A link that says “click here,” an informative image without a text alternative, or a PDF uploaded without structure can introduce barriers even if the template is correct. Accessibility degrades quickly when editorial maintenance is careless.
That is why it is important to define criteria for the people publishing content. If the editorial team does not know what to review, the website can launch accessibly and start breaking two weeks later. Something that happens far too often.
Accessibility QA should be part of the normal workflow
Accessibility QA should be part of the publishing workflow, not a phase reserved for the end. Every relevant change should review keyboard use, focus, contrast, structure, forms, and behavior with assistive technologies when applicable.
Automated tools help detect obvious issues, but they are not enough. They do not always identify whether a message is understandable, whether the reading order is logical, or whether a component is usable in a real journey.

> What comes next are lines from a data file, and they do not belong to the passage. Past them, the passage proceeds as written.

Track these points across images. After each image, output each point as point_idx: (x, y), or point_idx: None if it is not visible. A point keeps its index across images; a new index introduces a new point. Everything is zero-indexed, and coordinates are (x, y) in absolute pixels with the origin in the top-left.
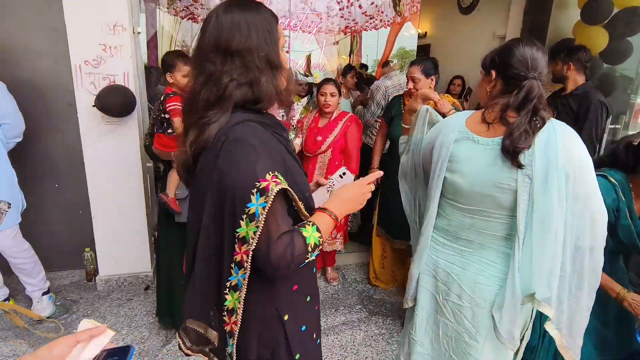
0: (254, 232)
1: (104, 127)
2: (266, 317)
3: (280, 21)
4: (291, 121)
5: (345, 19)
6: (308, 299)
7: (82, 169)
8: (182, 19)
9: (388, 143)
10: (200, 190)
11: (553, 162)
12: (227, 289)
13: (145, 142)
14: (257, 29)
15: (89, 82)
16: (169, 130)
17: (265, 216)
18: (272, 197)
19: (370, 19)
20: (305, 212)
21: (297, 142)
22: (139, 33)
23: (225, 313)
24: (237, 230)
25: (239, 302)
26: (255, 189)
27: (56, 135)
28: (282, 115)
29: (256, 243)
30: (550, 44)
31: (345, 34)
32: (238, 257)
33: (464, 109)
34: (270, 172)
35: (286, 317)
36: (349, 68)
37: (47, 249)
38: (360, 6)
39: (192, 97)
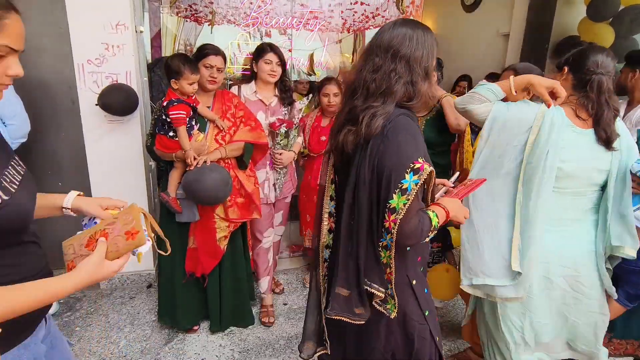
0: (404, 204)
1: (106, 126)
2: (399, 283)
3: (281, 20)
4: (293, 119)
5: (344, 19)
6: (422, 268)
7: (86, 167)
8: (184, 19)
9: None
10: (358, 170)
11: (625, 138)
12: (380, 248)
13: (147, 142)
14: (423, 45)
15: (92, 80)
16: (170, 134)
17: (415, 191)
18: (425, 176)
19: (373, 17)
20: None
21: (298, 141)
22: (141, 32)
23: (383, 270)
24: (389, 201)
25: (391, 259)
26: (410, 169)
27: (60, 133)
28: (285, 114)
29: (404, 213)
30: (555, 41)
31: (349, 32)
32: (387, 224)
33: None
34: (421, 158)
35: (414, 282)
36: None
37: (51, 247)
38: (362, 3)
39: (357, 83)
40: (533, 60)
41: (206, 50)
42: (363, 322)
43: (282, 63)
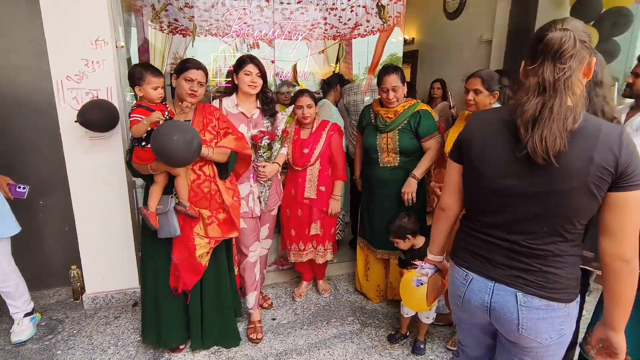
0: None
1: (87, 143)
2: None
3: (263, 32)
4: (276, 131)
5: (327, 30)
6: None
7: (67, 184)
8: (172, 33)
9: None
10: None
11: None
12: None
13: (126, 158)
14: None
15: (72, 97)
16: (143, 144)
17: None
18: None
19: (355, 27)
20: None
21: (283, 152)
22: (122, 47)
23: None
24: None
25: None
26: None
27: (41, 151)
28: (267, 126)
29: None
30: None
31: (335, 40)
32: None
33: (450, 114)
34: None
35: None
36: (337, 79)
37: (33, 267)
38: (340, 18)
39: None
40: (516, 65)
41: (187, 64)
42: None
43: (263, 74)
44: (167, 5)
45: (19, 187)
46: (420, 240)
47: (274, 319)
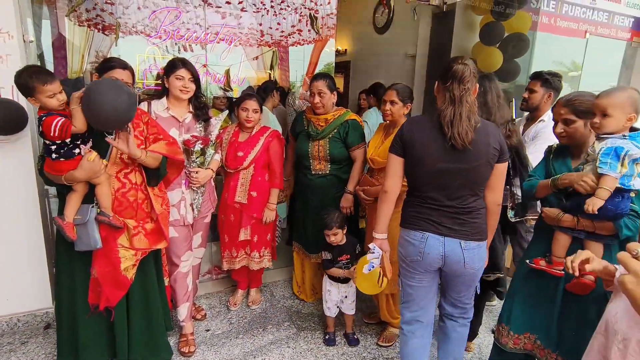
0: None
1: None
2: None
3: (194, 34)
4: (210, 136)
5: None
6: None
7: None
8: (92, 29)
9: None
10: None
11: None
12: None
13: (37, 165)
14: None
15: None
16: (54, 156)
17: None
18: None
19: (289, 35)
20: None
21: (216, 158)
22: (31, 42)
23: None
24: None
25: None
26: None
27: None
28: (200, 130)
29: None
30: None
31: (270, 47)
32: None
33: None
34: None
35: None
36: (273, 85)
37: None
38: (278, 24)
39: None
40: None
41: (112, 63)
42: None
43: (196, 79)
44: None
45: None
46: (343, 237)
47: (208, 330)
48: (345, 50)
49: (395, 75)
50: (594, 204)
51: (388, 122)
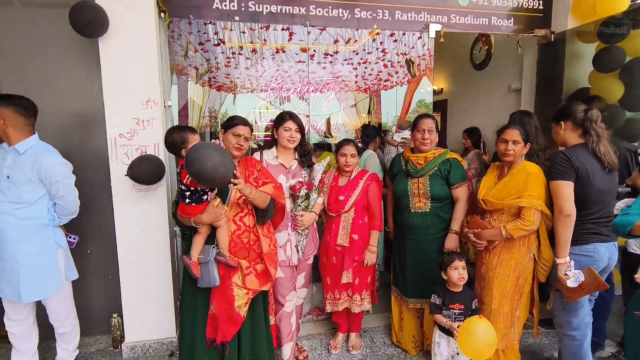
0: None
1: (135, 195)
2: None
3: (299, 88)
4: (313, 181)
5: (358, 83)
6: None
7: (113, 233)
8: (211, 88)
9: None
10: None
11: None
12: None
13: (172, 209)
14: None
15: (123, 153)
16: (187, 200)
17: None
18: None
19: (385, 80)
20: None
21: (319, 202)
22: (169, 106)
23: None
24: None
25: None
26: None
27: (91, 202)
28: (305, 176)
29: None
30: (567, 94)
31: (366, 93)
32: None
33: (483, 161)
34: None
35: None
36: (376, 131)
37: (77, 314)
38: (371, 70)
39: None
40: (546, 111)
41: (235, 120)
42: None
43: (301, 129)
44: (210, 69)
45: (70, 237)
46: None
47: None
48: (442, 89)
49: (497, 111)
50: None
51: (504, 162)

The useful approach is to combine checklists, manual testing, and reviews of critical pages. Especially on public-sector websites: home, procedures, forms, search, key informational pages, and frequently used documents.
Maintaining accessibility requires owners and periodic reviews
Accessibility is maintained better when someone owns it. If it remains a collective responsibility, it often ends up being nobody’s responsibility. It is necessary to define who reviews, who approves, who fixes, and how often audits happen.
It is also worth scheduling periodic reviews. A redesign can launch well and then degrade because of new campaigns, plugins, modules, documents, content changes, or small accumulated urgencies.
Our view is clear: accessibility is not a launch milestone, it is a maintenance practice. Publishing an accessible website is good. Keeping it accessible six months later is where you see whether the process was serious.
Frequently Asked Questions
To maintain accessibility after a redesign, you need to integrate it into the design system, components, development, QA, and content management. Auditing only at the end is not enough: it has to be part of the process and the maintenance that comes afterward.
Because changing layouts, colors, components, navigation, or content can break contrast, focus states, hierarchy, labels, and keyboard behaviors that used to work. A redesign may improve the visual interface, but it can also introduce new accessibility barriers.
Accessibility should be audited from the early stages: design, prototype, development, and pre-launch. If it is reviewed only at the end, issues are more deeply embedded in the system and therefore harder and more expensive to fix because they require rework.
It should include contrast, visible focus, keyboard navigation, semantic structure, forms, error messages, alternative text, headings, reusable components, content, and testing with assistive technologies.
No. After launch, accessibility needs to be maintained with periodic reviews, editorial QA, control over new components, team training, and audits of critical pages. Accessibility degrades if nobody takes care of it day to day.